▸ Entries provided:
*** Block opens ***
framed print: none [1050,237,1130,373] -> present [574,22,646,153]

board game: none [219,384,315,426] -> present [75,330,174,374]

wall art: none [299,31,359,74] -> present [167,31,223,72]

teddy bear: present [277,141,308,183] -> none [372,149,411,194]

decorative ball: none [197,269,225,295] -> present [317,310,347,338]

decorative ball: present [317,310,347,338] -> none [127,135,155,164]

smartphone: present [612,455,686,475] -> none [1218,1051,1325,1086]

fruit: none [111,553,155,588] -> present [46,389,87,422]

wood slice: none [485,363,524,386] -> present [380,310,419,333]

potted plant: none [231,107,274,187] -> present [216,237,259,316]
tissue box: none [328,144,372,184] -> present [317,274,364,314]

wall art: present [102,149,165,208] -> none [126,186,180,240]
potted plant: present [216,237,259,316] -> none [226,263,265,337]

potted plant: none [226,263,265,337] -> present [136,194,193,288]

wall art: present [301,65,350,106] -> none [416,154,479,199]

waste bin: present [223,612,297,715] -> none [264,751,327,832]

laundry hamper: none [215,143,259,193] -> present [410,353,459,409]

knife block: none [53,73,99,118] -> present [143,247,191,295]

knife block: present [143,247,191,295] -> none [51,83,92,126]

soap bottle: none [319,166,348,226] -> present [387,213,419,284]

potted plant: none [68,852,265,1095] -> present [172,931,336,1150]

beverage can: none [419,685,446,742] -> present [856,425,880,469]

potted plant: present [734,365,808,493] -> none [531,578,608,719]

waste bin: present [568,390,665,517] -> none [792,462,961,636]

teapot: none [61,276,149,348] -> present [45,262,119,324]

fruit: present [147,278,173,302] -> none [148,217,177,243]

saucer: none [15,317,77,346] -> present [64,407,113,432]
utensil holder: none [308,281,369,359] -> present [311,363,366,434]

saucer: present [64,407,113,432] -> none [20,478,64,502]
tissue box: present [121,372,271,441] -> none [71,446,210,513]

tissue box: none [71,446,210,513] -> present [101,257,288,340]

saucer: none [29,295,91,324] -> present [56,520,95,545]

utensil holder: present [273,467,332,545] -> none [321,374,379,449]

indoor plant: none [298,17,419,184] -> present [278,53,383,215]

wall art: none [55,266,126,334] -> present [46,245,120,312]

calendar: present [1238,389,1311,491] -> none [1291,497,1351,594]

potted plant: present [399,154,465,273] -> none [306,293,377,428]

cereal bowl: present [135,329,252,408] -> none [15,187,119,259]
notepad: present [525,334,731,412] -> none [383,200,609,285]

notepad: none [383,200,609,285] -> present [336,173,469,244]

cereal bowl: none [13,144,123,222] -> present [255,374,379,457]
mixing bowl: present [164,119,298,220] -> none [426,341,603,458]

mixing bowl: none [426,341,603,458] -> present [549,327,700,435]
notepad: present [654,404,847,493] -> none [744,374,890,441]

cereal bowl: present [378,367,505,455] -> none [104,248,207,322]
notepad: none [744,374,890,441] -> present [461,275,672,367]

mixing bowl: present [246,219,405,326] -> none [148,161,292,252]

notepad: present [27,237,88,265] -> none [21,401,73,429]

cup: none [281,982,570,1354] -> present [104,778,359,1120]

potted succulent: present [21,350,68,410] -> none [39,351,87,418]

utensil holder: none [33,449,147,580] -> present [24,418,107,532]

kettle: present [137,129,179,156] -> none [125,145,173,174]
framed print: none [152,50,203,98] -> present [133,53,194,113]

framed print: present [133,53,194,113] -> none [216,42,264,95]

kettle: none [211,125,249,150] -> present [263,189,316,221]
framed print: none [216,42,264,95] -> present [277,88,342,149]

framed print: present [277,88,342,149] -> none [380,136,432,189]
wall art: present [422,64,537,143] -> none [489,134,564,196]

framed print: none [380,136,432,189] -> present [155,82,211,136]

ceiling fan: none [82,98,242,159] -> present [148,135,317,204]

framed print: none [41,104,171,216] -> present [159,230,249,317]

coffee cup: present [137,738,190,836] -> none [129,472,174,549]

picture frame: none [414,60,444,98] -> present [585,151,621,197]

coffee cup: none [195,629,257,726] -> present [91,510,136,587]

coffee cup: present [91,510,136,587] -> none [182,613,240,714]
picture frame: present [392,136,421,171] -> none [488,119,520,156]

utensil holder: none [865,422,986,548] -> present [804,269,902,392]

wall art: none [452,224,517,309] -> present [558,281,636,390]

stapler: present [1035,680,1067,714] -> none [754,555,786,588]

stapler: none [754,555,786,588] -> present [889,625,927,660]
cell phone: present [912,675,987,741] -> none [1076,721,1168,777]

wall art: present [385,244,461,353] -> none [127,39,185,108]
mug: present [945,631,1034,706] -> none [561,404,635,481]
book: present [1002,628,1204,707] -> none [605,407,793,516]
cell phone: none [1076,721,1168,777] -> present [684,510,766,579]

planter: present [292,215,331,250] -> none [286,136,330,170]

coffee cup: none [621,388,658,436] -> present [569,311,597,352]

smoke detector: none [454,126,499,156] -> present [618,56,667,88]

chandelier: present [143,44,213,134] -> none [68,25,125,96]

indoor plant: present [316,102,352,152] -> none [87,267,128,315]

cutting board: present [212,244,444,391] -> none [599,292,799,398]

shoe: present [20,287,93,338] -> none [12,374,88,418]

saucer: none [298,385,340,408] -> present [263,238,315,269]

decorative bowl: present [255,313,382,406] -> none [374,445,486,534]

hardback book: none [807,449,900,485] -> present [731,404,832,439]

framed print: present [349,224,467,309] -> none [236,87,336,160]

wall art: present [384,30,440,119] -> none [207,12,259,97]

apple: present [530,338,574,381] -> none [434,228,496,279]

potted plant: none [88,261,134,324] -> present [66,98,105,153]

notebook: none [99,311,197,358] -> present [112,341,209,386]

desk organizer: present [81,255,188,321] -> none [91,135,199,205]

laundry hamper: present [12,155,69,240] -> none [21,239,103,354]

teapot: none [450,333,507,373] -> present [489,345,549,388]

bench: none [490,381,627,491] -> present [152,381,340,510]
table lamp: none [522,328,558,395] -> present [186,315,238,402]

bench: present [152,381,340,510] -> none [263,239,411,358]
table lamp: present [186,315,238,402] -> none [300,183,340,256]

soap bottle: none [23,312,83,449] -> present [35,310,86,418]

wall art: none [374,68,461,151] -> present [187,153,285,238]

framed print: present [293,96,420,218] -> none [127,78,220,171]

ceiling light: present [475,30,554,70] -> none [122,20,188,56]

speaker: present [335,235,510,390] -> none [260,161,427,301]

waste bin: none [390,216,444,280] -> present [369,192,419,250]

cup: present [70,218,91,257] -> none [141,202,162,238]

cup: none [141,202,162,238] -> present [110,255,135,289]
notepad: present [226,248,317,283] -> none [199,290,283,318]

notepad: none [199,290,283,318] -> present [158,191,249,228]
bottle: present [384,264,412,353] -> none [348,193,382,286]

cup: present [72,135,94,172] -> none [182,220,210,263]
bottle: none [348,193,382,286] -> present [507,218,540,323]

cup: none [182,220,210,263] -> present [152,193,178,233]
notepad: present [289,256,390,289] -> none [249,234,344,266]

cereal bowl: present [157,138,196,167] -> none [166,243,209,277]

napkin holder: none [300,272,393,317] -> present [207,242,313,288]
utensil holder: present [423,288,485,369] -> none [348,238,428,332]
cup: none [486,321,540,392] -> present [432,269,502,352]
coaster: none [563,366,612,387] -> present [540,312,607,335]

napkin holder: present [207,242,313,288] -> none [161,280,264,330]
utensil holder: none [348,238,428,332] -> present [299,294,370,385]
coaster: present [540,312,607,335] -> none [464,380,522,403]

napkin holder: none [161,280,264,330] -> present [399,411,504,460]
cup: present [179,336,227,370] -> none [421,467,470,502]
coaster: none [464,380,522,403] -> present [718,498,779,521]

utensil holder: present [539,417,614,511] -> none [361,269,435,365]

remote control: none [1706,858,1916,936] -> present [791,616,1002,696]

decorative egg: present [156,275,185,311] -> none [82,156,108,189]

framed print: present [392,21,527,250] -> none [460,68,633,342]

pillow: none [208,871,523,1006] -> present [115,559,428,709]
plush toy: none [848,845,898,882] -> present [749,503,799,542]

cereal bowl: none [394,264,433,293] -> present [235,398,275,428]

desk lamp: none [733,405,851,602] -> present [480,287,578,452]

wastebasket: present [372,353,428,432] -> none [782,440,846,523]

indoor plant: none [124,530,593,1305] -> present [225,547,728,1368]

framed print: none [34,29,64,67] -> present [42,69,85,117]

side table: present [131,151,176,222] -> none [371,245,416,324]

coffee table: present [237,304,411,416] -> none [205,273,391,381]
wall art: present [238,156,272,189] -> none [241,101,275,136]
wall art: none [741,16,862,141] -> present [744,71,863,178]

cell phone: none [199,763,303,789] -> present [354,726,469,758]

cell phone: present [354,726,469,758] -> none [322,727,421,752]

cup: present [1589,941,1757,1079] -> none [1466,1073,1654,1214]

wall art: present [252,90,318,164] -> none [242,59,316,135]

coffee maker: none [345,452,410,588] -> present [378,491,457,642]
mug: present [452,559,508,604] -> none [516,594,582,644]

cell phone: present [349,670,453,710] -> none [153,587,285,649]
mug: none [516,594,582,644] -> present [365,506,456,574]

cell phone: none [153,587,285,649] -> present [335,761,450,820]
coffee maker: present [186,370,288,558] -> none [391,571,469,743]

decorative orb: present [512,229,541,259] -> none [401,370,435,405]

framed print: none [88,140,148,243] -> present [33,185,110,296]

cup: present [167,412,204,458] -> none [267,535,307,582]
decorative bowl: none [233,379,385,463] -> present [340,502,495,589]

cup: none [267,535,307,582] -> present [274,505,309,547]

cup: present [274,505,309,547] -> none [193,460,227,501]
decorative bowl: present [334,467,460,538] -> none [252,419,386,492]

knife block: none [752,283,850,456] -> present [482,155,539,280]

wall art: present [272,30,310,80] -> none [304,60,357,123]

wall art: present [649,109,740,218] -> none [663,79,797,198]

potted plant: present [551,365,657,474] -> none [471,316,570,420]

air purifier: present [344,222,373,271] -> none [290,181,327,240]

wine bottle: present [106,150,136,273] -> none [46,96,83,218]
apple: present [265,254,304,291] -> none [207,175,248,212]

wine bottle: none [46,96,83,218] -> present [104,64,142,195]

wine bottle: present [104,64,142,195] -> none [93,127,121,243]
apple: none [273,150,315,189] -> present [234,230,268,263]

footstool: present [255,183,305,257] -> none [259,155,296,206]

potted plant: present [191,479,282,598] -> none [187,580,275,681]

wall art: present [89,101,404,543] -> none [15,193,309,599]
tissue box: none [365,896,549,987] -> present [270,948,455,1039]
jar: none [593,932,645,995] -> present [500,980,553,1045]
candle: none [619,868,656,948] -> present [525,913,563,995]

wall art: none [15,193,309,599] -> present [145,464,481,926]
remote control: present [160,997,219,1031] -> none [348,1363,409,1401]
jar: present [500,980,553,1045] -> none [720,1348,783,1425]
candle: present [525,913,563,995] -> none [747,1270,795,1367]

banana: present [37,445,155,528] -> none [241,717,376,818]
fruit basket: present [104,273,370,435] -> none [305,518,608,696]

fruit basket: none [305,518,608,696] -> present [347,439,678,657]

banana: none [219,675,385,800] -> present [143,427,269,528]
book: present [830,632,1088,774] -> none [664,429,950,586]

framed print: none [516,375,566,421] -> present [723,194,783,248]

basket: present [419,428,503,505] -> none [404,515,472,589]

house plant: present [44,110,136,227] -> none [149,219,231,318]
*** Block closes ***
▸ Exercise: Out of the records above, pull the lines that include the word "bottle".

▸ Result:
soap bottle: none [319,166,348,226] -> present [387,213,419,284]
soap bottle: none [23,312,83,449] -> present [35,310,86,418]
bottle: present [384,264,412,353] -> none [348,193,382,286]
bottle: none [348,193,382,286] -> present [507,218,540,323]
wine bottle: present [106,150,136,273] -> none [46,96,83,218]
wine bottle: none [46,96,83,218] -> present [104,64,142,195]
wine bottle: present [104,64,142,195] -> none [93,127,121,243]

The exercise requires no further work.